*** ТЕКСТ ДОКУМЕНТА
Нулевые. Степень. Письма - Илья Герасимов
Шрифт:
Интервал:
Закладка:
Итак, на поверку идеология фильма Никиты Михалкова «Сибирский цирюльник» оказывается совсем иной, чем ее пытался представить автор. На самом деле она приписывает нормативному русскому человеку внутреннюю расхлябанность и нестойкость, а идеальной Российской империи – репрессивность и беззаконие. Предложенное режиссером структурное сопоставление схожих ситуаций, сложившихся в России и США, показывает преимущество американской системы. Вступив в конфликт с армейским начальством, американский рекрут (сын кадета Толстого) не только имеет возможность сохранить личное достоинство, не попирая чужого, но и избежать перевода служебного конфликта в область уголовного или политического деликта. В случае же самого Толстого он пытается защитить свою честь путем публичного обесчещивания обидчика, что рассматривается как серьезное политическое преступление и карается как тяжкое уголовное деяние…
Таким образом, фильм разрушает идеологические построения своего создателя. Переведенные на язык эстетического дискурса, они наглядно демонстрируют художественную несостоятельность принципов, которые политически обанкротились еще сто лет назад и привели к гибели историческую Российскую империю. Но если жизнеспособный имперский миф нельзя искусственно сочинить, его можно, пусть опосредованно, уловить художественными средствами. Собственная логика художественного произведения трансформировала исходную идеологическую программу режиссера, и если рассматривать «Сибирский цирюльник» как утопию-мечту о лучшей России, то ее основные принципы можно сформулировать следующим образом. От западной модели не удается полностью отмахнуться: и технология оказывается передовой (лесорубная машина «сибирский цирюльник», идеальная для прокладки железнодорожного полотна, все же заработала), и психология оказалась современной. Вместо мрачного «порядка» и гарантированной пайки новый имперский проект предлагает яркое и разнообразное общество, высшей добродетелью признается индивидуальная честь и достоинство, которые даже ставятся выше государственного долга. В контексте российской политической традиции такой проект кажется едва ли не заманчивым.
******
■ ВАШЕ ЗАДАНИЕ:
Как сжато, в виде списка, передать абзац текста о фильме «Сибирский цирюльник», который начинается словами «Итак, на поверку», сохранив его главные факты?
*** ПРЕДОСТАВЛЕННЫЕ ДАННЫЕ
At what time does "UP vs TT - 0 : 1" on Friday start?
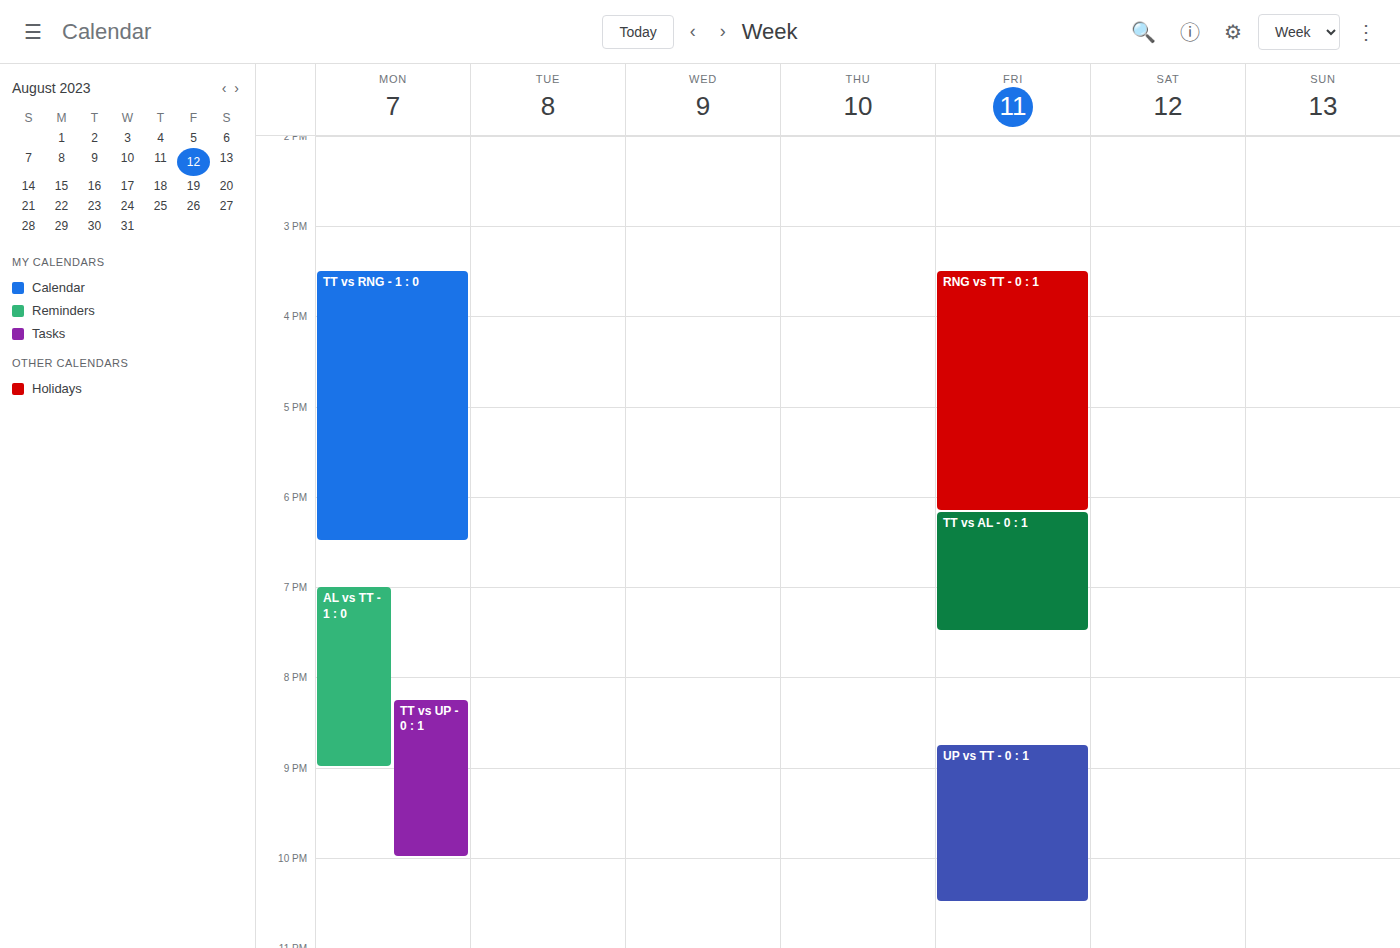
20:45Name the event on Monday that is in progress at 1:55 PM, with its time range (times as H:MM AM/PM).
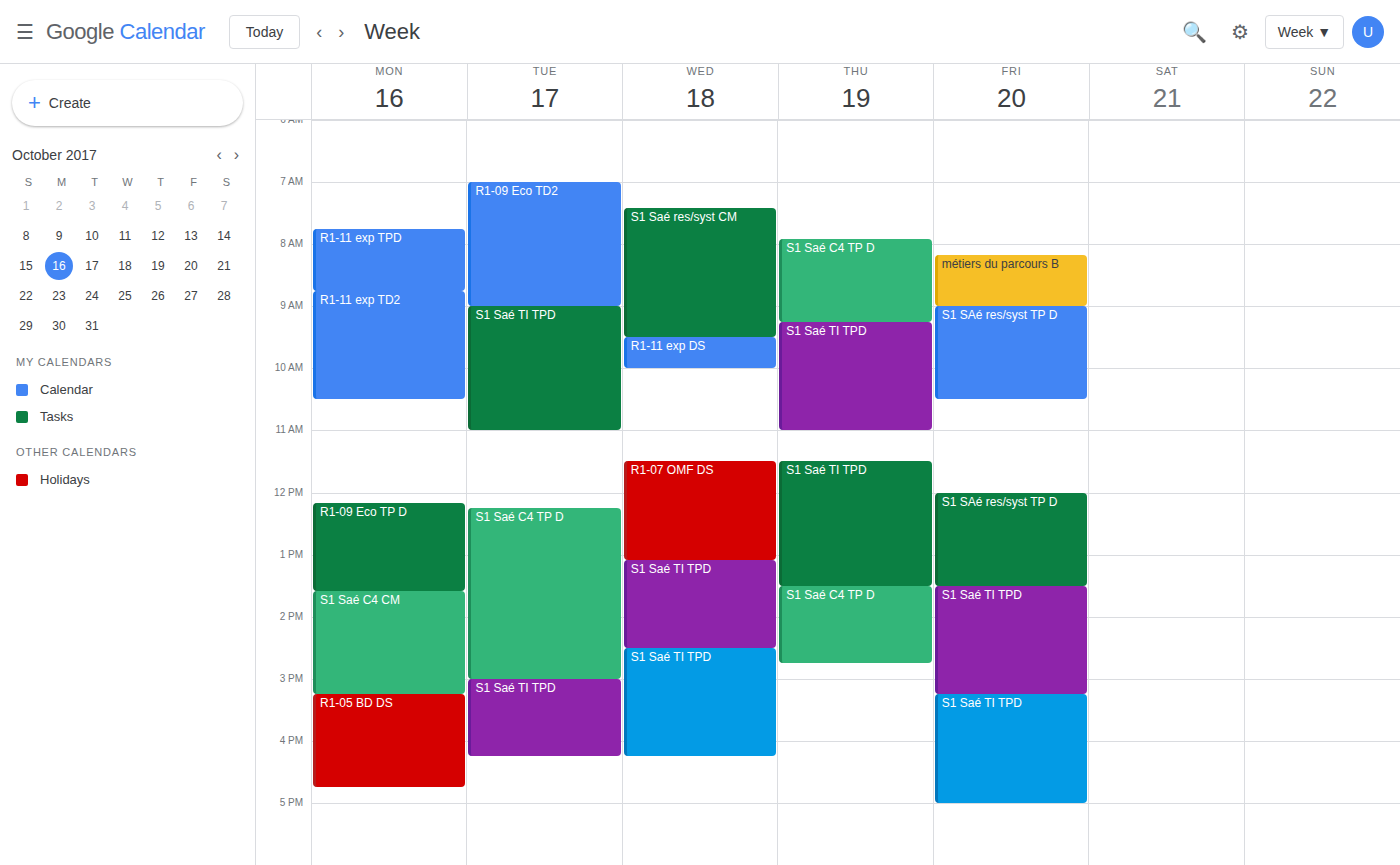
"S1 Saé C4 CM", 1:35 PM to 3:15 PM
******
■ ПОЛНЫЙ ОТВЕТ:
- Идеология фильма Никиты Михалкова «Сибирский цирюльник» оказывается иной, чем ее пытался представить автор.
- Фильм приписывает нормативному русскому человеку внутреннюю расхлябанность и нестойкость, а идеальной Российской империи — репрессивность и беззаконие.
- Сопоставление схожих ситуаций в России и США показывает преимущество американской системы.
- Американский рекрут (сын кадета Толстого) в конфликте с армейским начальством сохраняет личное достоинство, не попирая чужого. Он также избегает перевода служебного конфликта в область уголовного или политического деликта.
- Толстой защищает свою честь публичным обесчещиванием обидчика. Это рассматривается как серьезное политическое преступление и карается как тяжкое уголовное деяние.